**Textauszug**:
Digitale Tonerzeugung
Abtasttheorem
Die Grundlage fuer die digitale Signalverarbeitung ("DSP") und damit
auch die digitale Erzeugung von Toenen liefert das Abtasttheorem:
Jedes bandbegrenzte Signal kann aus einer Folge von Momentanwerten
("Abtastwerten") rekonstruiert werden, wenn die Abtastrate groesser
als das Doppelte der hoechsten im Signal vorkommenden Frequenz ist
(Nyquist 1928, Kotelnikow 1933, Shannon 1948). Um also ein analoges
Tonsignal zu erzeugen, genuegt es, fuer eine Folge von Zeitpunkten
die momentane Amplitude zu berechnen und diesen Zahlenstrom in einem
Digital-Analog-Wandler in eine Momentanspannung umzusetzen, die in
einem anschliessendem Filter (dem "Rekonstruktionsfilter") zur
gewuenschten analogen Schwingung interpoliert wird. Die zu erzeugenden
Toene duerfen gewiss bandbegrenzt sein, da das menschliche Ohr
eine natuerliche Hoergrenze hat (ca. 20 kHz). Also reicht eine
Abtastrate von ca. 40 kHz aus, um alle hoerbaren Signale darzustellen.
Da das Rekonstruktionsfilter umso aufwendiger wird, je naeher die
Abtastrate an das Doppelte der hoechsten Signalfrequenz rueckt, wird
die Abtastrate i.A. ein wenig hoeher gewaehlt (oder auch sehr viel
hoeher - "Oversampling" - damit das Filter einfacher wird).
Offline- vs. Online-DSP
Alle Berechnungen zum Ermitteln eines Abtastwertes erfolgen einmal
pro Abtastperiode. Die entstehenden Abtastwerte koennen entweder in
einer Datei (z.B. im WAV-Format) gespeichert und irgendwann spaeter
"abgespielt" werden (Offline-DSP). Dann kann man zur Berechnung
komplizierte Verfahren einsetzen, die viel Rechenaufwand kosten.
Oder aber die Berechnungen passieren in Echtzeit (Online-DSP). Dann
koennen sie z.B. bei einer Performance in einem elektronischen
Musikinstrument direkt vom Musiker genutzt werden, verlangen aber
ausgekluegelte Algorithmen, die mit der begrenzten Rechenzeit
auskommen muessen, um alle Berechnungen zeithaltend durchfuehren
zu koennen. Typischerweise erprobt man die Algorithmen mittels
einer programmtechnischen Realisierung
( "Sound-Simulator" ),
bevor sie dann in Hardware umgesetzt werden. Der Simulator kann
zunaechst alle von der Programmiersprache gegebenen Moeglichkeiten
(z.B. Fliesskomma, Sinus- und Exponentialfunktionen) nutzen, um das
Tonerzeugungsprinzip zu erforschen. In der naechsten Variante kann
man dann eine sehr viel hardwarenaehere Implementierung ausprobieren
(z.B. Fixpunktrechnung, Tabellen fuer transzendente Funktionen).

**Gegebene Daten**:
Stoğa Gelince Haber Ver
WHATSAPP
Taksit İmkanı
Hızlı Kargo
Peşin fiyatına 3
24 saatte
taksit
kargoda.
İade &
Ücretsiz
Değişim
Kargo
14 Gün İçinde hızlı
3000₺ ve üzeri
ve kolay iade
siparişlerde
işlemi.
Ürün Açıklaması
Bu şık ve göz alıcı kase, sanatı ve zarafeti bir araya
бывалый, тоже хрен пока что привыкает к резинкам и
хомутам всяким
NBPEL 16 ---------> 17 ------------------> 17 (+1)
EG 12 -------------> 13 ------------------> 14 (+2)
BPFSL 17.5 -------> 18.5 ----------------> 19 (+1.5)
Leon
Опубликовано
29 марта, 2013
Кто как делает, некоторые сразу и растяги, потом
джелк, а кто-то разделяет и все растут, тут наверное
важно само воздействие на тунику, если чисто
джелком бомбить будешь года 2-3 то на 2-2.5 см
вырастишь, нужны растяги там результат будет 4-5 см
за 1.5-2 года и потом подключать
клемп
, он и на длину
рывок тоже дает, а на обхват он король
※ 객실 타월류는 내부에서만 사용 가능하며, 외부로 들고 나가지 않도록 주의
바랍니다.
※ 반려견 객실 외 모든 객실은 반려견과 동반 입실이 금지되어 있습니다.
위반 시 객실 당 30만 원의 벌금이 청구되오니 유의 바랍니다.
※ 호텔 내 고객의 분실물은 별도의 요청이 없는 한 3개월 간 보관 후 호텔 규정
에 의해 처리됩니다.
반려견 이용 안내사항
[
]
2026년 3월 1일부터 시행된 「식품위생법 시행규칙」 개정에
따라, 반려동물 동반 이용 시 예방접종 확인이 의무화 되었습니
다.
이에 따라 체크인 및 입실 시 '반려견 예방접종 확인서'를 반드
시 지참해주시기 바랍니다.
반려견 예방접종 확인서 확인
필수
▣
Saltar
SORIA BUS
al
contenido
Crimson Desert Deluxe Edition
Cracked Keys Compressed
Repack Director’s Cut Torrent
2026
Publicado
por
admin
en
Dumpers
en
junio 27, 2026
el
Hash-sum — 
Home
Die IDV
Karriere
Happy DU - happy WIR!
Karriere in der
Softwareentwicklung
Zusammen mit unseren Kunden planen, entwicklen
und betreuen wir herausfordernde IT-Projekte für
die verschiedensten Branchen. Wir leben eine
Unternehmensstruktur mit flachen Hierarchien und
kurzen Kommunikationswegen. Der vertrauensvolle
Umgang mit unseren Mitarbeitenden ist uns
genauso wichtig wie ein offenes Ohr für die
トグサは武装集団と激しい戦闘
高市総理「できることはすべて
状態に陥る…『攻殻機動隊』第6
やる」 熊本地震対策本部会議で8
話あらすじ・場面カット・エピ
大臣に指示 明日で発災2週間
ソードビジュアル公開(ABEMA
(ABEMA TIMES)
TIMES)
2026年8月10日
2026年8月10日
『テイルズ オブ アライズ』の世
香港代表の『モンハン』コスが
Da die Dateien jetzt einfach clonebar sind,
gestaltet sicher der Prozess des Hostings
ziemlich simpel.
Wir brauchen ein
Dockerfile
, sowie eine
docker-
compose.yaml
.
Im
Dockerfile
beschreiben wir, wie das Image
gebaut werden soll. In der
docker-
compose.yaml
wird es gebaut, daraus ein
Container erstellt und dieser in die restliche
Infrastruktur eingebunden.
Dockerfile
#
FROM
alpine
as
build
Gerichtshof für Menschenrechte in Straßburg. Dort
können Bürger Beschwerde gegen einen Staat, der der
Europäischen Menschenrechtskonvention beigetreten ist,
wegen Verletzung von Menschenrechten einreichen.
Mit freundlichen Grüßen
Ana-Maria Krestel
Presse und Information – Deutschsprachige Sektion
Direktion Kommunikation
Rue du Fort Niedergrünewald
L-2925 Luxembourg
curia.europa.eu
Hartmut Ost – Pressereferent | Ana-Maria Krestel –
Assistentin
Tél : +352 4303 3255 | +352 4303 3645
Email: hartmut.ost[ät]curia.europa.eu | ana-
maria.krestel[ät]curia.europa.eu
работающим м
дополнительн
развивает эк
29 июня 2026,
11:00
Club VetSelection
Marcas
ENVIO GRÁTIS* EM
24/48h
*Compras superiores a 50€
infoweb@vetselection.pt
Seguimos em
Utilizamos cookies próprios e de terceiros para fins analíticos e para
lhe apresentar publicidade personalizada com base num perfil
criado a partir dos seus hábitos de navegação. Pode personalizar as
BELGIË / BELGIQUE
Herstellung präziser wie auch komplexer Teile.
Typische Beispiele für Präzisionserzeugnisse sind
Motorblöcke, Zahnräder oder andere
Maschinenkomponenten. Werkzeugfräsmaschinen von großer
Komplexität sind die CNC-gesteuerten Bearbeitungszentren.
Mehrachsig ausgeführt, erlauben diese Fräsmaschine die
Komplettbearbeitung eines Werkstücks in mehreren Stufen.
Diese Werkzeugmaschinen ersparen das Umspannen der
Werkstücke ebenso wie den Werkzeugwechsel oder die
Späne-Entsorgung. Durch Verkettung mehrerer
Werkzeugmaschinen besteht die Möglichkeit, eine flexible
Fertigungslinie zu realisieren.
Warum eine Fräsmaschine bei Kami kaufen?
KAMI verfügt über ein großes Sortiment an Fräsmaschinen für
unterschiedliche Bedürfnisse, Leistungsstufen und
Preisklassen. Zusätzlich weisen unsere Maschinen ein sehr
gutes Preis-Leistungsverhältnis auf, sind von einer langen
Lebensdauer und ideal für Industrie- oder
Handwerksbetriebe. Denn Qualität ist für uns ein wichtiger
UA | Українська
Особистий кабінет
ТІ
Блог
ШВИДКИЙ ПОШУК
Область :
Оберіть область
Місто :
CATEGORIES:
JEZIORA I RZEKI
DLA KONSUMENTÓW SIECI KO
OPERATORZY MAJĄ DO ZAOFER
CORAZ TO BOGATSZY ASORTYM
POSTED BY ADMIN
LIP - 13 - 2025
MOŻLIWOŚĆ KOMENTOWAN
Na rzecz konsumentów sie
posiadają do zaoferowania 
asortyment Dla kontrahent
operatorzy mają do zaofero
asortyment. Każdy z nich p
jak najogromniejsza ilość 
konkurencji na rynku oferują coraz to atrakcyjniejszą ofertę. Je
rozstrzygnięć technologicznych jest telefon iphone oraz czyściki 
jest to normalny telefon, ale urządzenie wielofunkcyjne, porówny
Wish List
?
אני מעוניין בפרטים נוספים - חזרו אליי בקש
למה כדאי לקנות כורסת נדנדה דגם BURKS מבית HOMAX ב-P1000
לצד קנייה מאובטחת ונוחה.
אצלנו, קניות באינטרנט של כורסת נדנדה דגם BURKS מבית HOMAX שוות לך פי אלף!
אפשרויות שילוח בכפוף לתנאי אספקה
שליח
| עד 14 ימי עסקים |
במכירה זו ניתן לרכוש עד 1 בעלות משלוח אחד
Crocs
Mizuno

**Aufgaben**:
1 > Tausche in den Daten, von ihrer ersten Zeile bis zur Zeile mit „29 марта, 2013“, das Wort „WHATSAPP“ gegen „TELEGRAM“ aus und gib diese Zeilen sonst unverändert wieder.
2 > Fahre mit dem Text über digitale Tonerzeugung nach seinem letzten Satz fort.

**Lösungen**:
1 >
Stoğa Gelince Haber Ver
TELEGRAM
Taksit İmkanı
Hızlı Kargo
Peşin fiyatına 3
24 saatte
taksit
kargoda.
İade &
Ücretsiz
Değişim
Kargo
14 Gün İçinde hızlı
3000₺ ve üzeri
ve kolay iade
siparişlerde
işlemi.
Ürün Açıklaması
Bu şık ve göz alıcı kase, sanatı ve zarafeti bir araya
бывалый, тоже хрен пока что привыкает к резинкам и
хомутам всяким
NBPEL 16 ---------> 17 ------------------> 17 (+1)
EG 12 -------------> 13 ------------------> 14 (+2)
BPFSL 17.5 -------> 18.5 ----------------> 19 (+1.5)
Leon
Опубликовано
29 марта, 2013

2 >
Erst wenn das alles zur Zufriedenheit funktioniert, wird man die
Umsetzung in eine Hardwarebeschreibungssprache vornehmen. Hier ist
eine erste Aufgabe: Aendern Sie die Erzeugung der Sinusschwingung
im Sound-Simulator so ab, dass die Schwingung "ausklingt", d.h. dass
die Amplitude nach der Funktion exp(-b*t) abnimmt und dadurch nach
3 Sekunden etwa 1/150 ihrer Anfangsamplitude erreicht. Welchen Wert
von b muessen Sie dazu waehlen? Geben Sie auch die Einheit von b an!
Schreiben Sie die erzeugten Werte in eine Datei und pruefen Sie z.B.
mit "gnuplot", ob die Schwingung die verlangte Form hat!
Phasenakkumulator
Kernstueck eines digitalen Tongenerators ist der "Phasenakkumulator".
Das ist ein Register, auf das zu jedem Abtastzeitpunkt ein bestimmter
Betrag (das Phaseninkrement) aufaddiert wird. Machen Sie ein
Gedankenexperiment: Nehmen Sie an, der Phasenakkumulator haette
8 Bit Breite und wuerde mit der Abtastrate von 48.8 kHz und einem
Phaseninkrement von 1 betrieben. Wenn Sie den Wert des Phasenakkus
(interpretiert als vorzeichenlose 8-Bit-Zahl) ueber der Zeit
aufzeichnen, welche Kurve kommt dabei heraus? Wie gross ist also
die Frequenz der erzeugten Schwingung? Geben Sie die Frequenz
etwas allgemeiner in Abhaengigkeit von der Abtastrate fs, der
Bitbreite n des Phasenakkus und dem Phaseninkrement d an! Nun
wollen wir auch andere Frequenzen erzeugen. Dazu kann man die
Abtastrate, die Breite des Phasenakkus oder das Phaseninkrement
veraendern. Warum ist es unguenstig, die Abtastrate oder die
Breite des Phasenakkus zu veraendern? Was passiert, wenn man das
Phaseninkrement auf 2 erhoeht? Wie kann man kleinere Abstaende
in den erzeugten Frequenzen hinbekommen? Hinweis: Rechnen mit
Festkommadarstellung, d.h. Erweiterung des Phasenakkus um einen
Nachkommaanteil! Wie viele Bits wird man im Phasenakku benoetigen?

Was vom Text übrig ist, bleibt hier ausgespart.